## [Selected excerpt]
--- START ---

The selected publications listed below are grouped by research area:
- pursuing equity in a segregated school system
- school discipline & safety
- preparing school leaders committed to social justice
PURSUING EQUITY IN A SEGREGATED SCHOOL SYSTEM
Garver, R., & Hopkins, M. (2020). Segregation and integration in the education of English Learners: Leadership and policy dilemmas. Leadership and Policy in Schools, 19 (1), 1-5.
In this introduction to the special issue, we establish why school leaders must be attentive to how the organization of educational programs for English Learners impacts the degree to which they are segregated or integrated. We preview each article in the special issue and clarify the contributions that these pieces collectively make to research and practice. We argue that taken together the articles make the case that school leaders must balance separation and integration in a way that fosters equity of opportunity and affirms English Learners’ multilingual and multicultural identities.

--- END ---

## [Records provided]
--- START ---

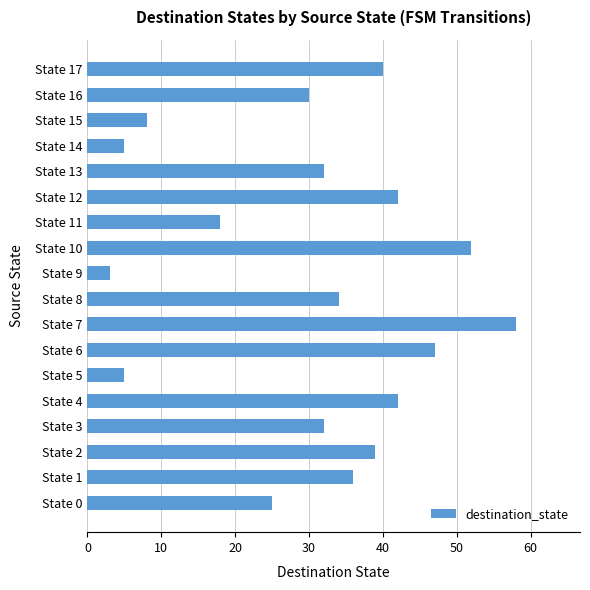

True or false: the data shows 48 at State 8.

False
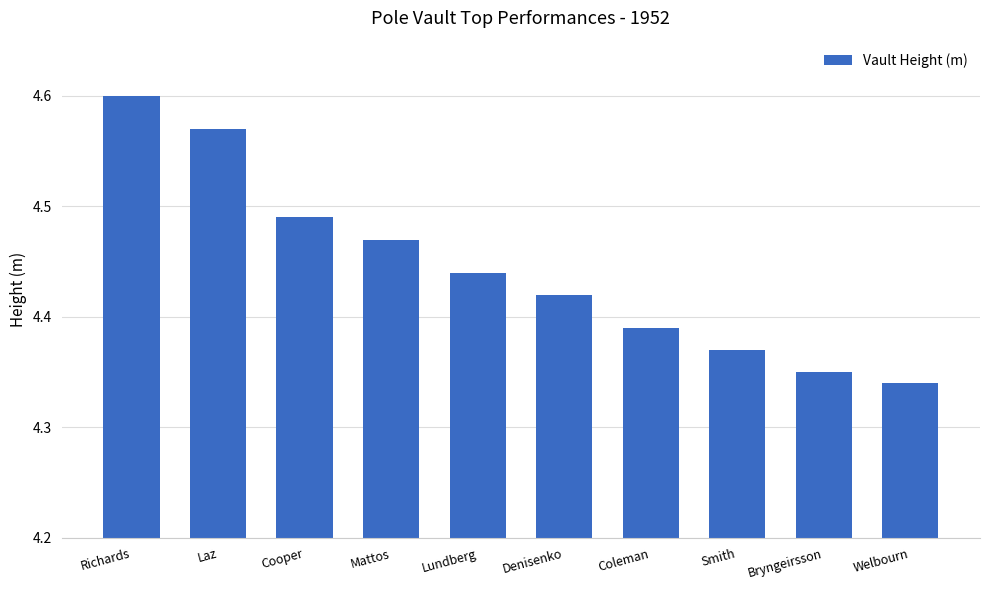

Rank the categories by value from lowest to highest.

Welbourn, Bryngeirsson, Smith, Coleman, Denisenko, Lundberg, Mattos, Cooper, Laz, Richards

--- END ---
--- START ---

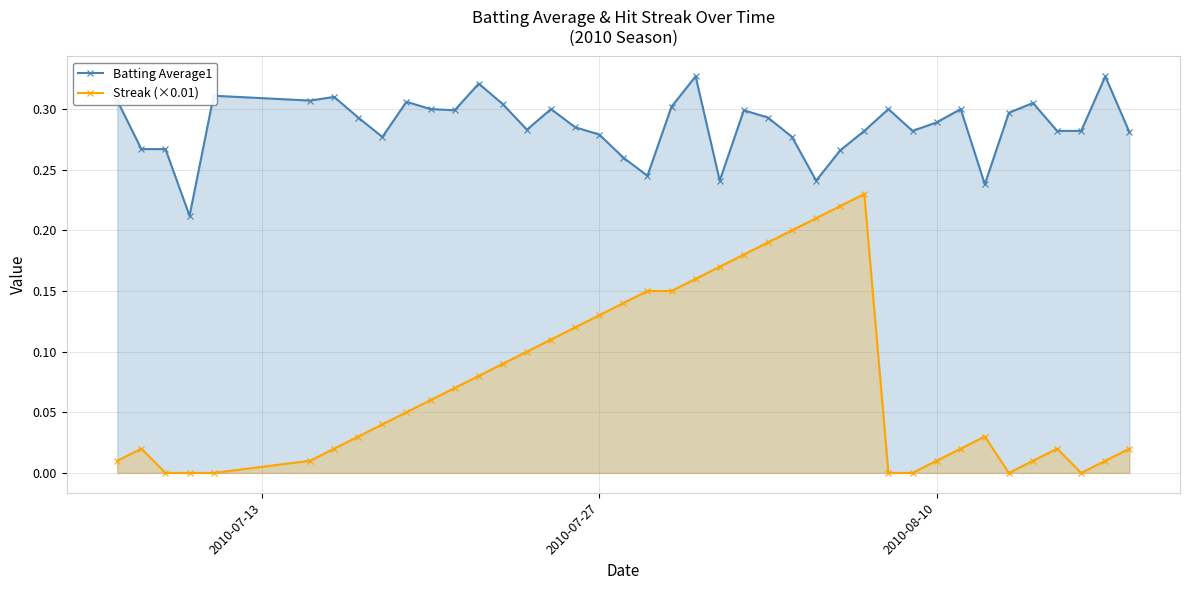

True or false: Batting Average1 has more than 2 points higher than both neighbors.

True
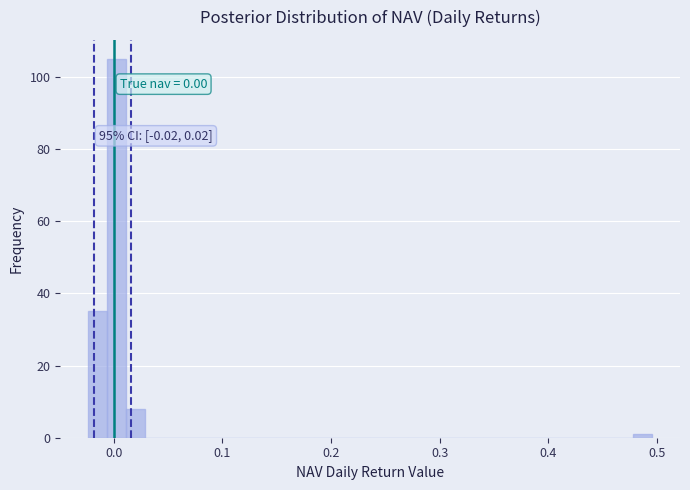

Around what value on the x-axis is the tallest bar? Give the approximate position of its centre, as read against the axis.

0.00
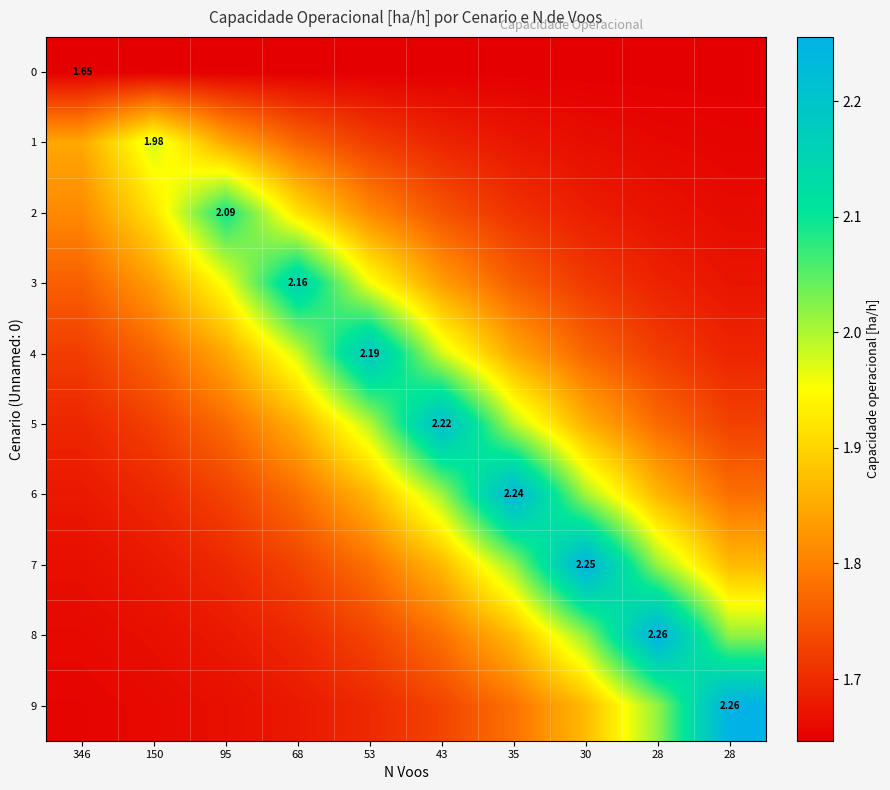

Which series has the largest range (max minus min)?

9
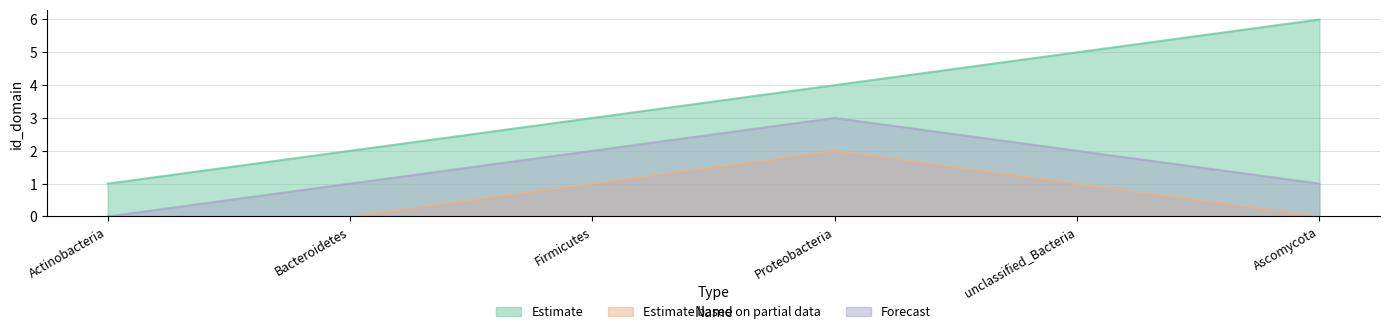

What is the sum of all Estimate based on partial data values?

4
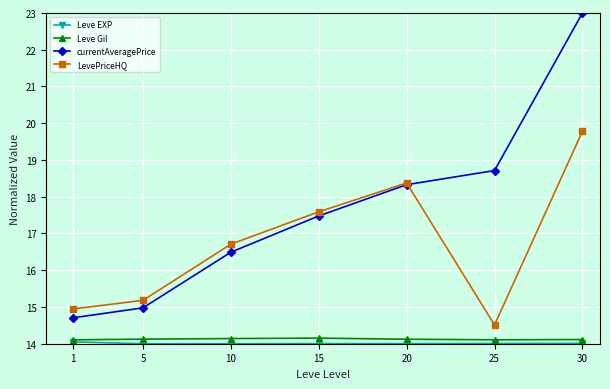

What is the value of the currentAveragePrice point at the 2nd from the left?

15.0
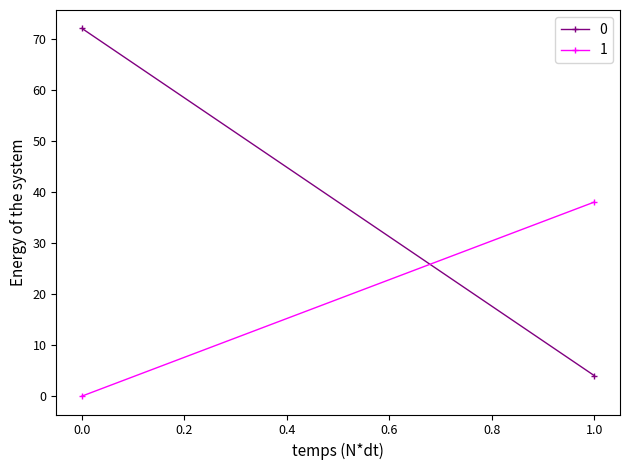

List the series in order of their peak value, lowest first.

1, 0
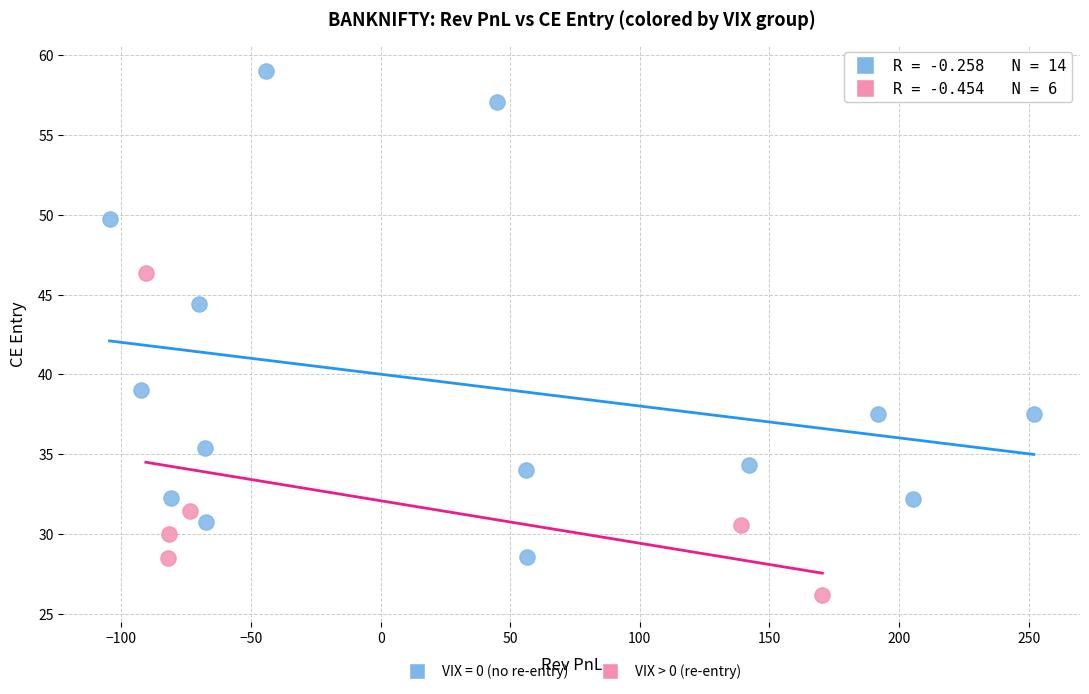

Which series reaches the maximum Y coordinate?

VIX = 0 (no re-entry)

--- END ---

## [Task brief]
Return the full publications list from the top of the page, word for word.

## [Answer for this exercise]
The selected publications listed below are grouped by research area:
- pursuing equity in a segregated school system
- school discipline & safety
- preparing school leaders committed to social justice
PURSUING EQUITY IN A SEGREGATED SCHOOL SYSTEM
Garver, R., & Hopkins, M. (2020). Segregation and integration in the education of English Learners: Leadership and policy dilemmas. Leadership and Policy in Schools, 19 (1), 1-5.
In this introduction to the special issue, we establish why school leaders must be attentive to how the organization of educational programs for English Learners impacts the degree to which they are segregated or integrated. We preview each article in the special issue and clarify the contributions that these pieces collectively make to research and practice. We argue that taken together the articles make the case that school leaders must balance separation and integration in a way that fosters equity of opportunity and affirms English Learners’ multilingual and multicultural identities.